**Problem to solve**
Copy the text word for word from the start of the material through the line containing "Fast Delivery", including both ends. Leave the pictures out of your answer.

(Dataset entries)
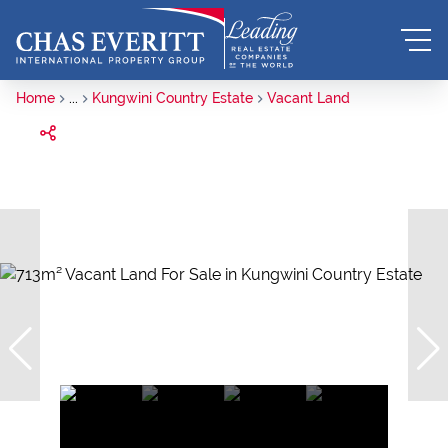
Home
...
Kungwini Country Estate
Vacant Land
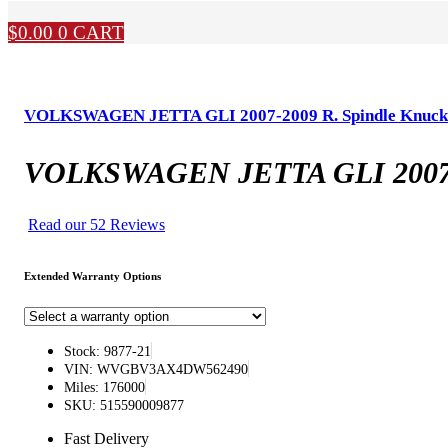
$
0.00
0
CART
VOLKSWAGEN JETTA GLI 2007-2009 R. Spindle Knuckl
VOLKSWAGEN JETTA GLI 2007-20
Read our 52 Reviews
Extended Warranty Options
Stock: 9877-21
VIN: WVGBV3AX4DW562490
Miles: 176000
SKU: 515590009877
Fast Delivery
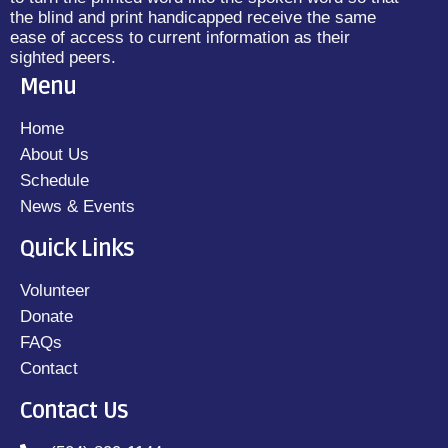
the blind and print handicapped receive the same
ease of access to current information as their
sighted peers.
Menu
Home
About Us
Schedule
News & Events
Quick Links
Volunteer
Donate
FAQs
Contact
Contact Us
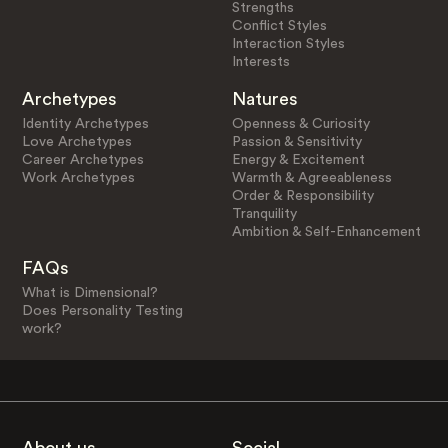
Strengths
Conflict Styles
Interaction Styles
Interests
Archetypes
Natures
Identity Archetypes
Openness & Curiosity
Love Archetypes
Passion & Sensitivity
Career Archetypes
Energy & Excitement
Work Archetypes
Warmth & Agreeableness
Order & Responsibility
Tranquility
Ambition & Self-Enhancement
FAQs
What is Dimensional?
Does Personality Testing
work?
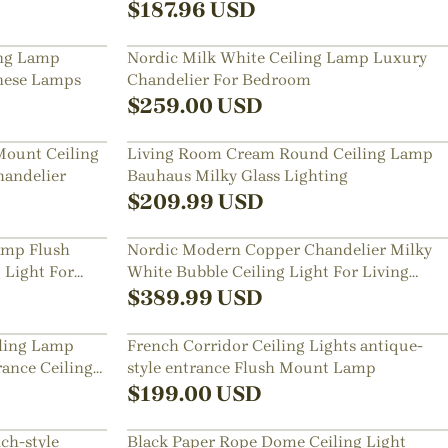
$
187.96
USD
ng Lamp
Nordic Milk White Ceiling Lamp Luxury
nese Lamps
Chandelier For Bedroom
$
259.00
USD
Mount Ceiling
Living Room Cream Round Ceiling Lamp
handelier
Bauhaus Milky Glass Lighting
$
209.99
USD
Lamp Flush
Nordic Modern Copper Chandelier Milky
 Light For
White Bubble Ceiling Light For Living
Room Bedroom
$
389.99
USD
iling Lamp
French Corridor Ceiling Lights antique-
ance Ceiling
style entrance Flush Mount Lamp
$
199.00
USD
ch-style
Black Paper Rope Dome Ceiling Light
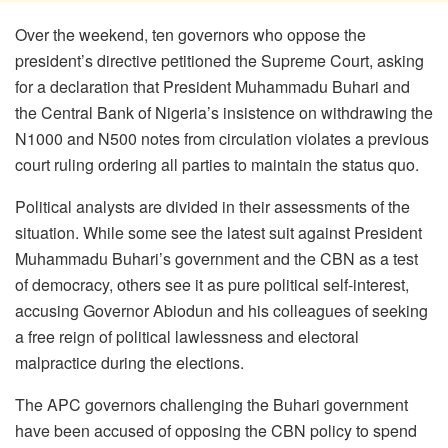
Over the weekend, ten governors who oppose the
president’s directive petitioned the Supreme Court, asking
for a declaration that President Muhammadu Buhari and
the Central Bank of Nigeria’s insistence on withdrawing the
N1000 and N500 notes from circulation violates a previous
court ruling ordering all parties to maintain the status quo.
Political analysts are divided in their assessments of the
situation. While some see the latest suit against President
Muhammadu Buhari’s government and the CBN as a test
of democracy, others see it as pure political self-interest,
accusing Governor Abiodun and his colleagues of seeking
a free reign of political lawlessness and electoral
malpractice during the elections.
The APC governors challenging the Buhari government
have been accused of opposing the CBN policy to spend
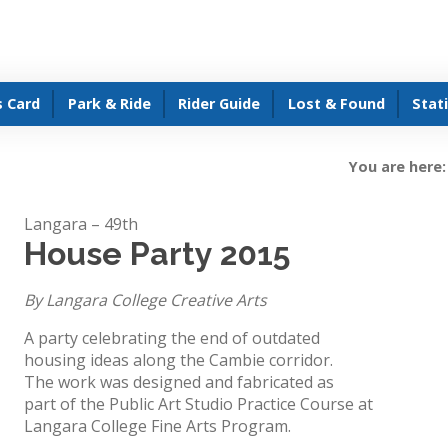
s Card
Park & Ride
Rider Guide
Lost & Found
Stat
You are here:
Langara – 49th
House Party 2015
By Langara College Creative Arts
A party celebrating the end of outdated
housing ideas along the Cambie corridor.
The work was designed and fabricated as
part of the Public Art Studio Practice Course at
Langara College Fine Arts Program.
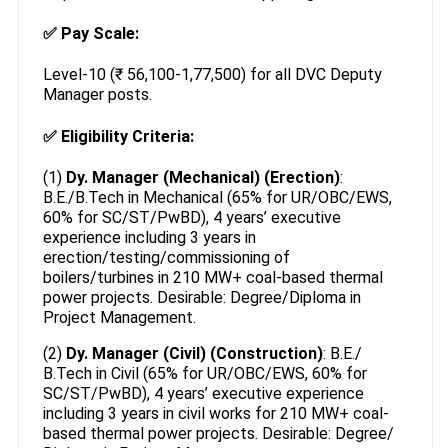
✅
Pay Scale:
Level-10 (₹ 56,100-1,77,500) for all DVC Deputy
Manager posts.
✅
Eligibility Criteria:
(1)
Dy. Manager (Mechanical) (Erection)
:
B.E./B.Tech in Mechanical (65% for UR/OBC/EWS,
60% for SC/ST/PwBD), 4 years’ executive
experience including 3 years in
erection/testing/commissioning of
boilers/turbines in 210 MW+ coal-based thermal
power projects. Desirable: Degree/Diploma in
Project Management.
(2)
Dy. Manager (Civil) (Construction)
: B.E./
B.Tech in Civil (65% for UR/OBC/EWS, 60% for
SC/ST/PwBD), 4 years’ executive experience
including 3 years in civil works for 210 MW+ coal-
based thermal power projects. Desirable: Degree/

**Solution**
Home
...
Kungwini Country Estate
Vacant Land
$
0.00
0
CART
VOLKSWAGEN JETTA GLI 2007-2009 R. Spindle Knuckl
VOLKSWAGEN JETTA GLI 2007-20
Read our 52 Reviews
Extended Warranty Options
Stock: 9877-21
VIN: WVGBV3AX4DW562490
Miles: 176000
SKU: 515590009877
Fast Delivery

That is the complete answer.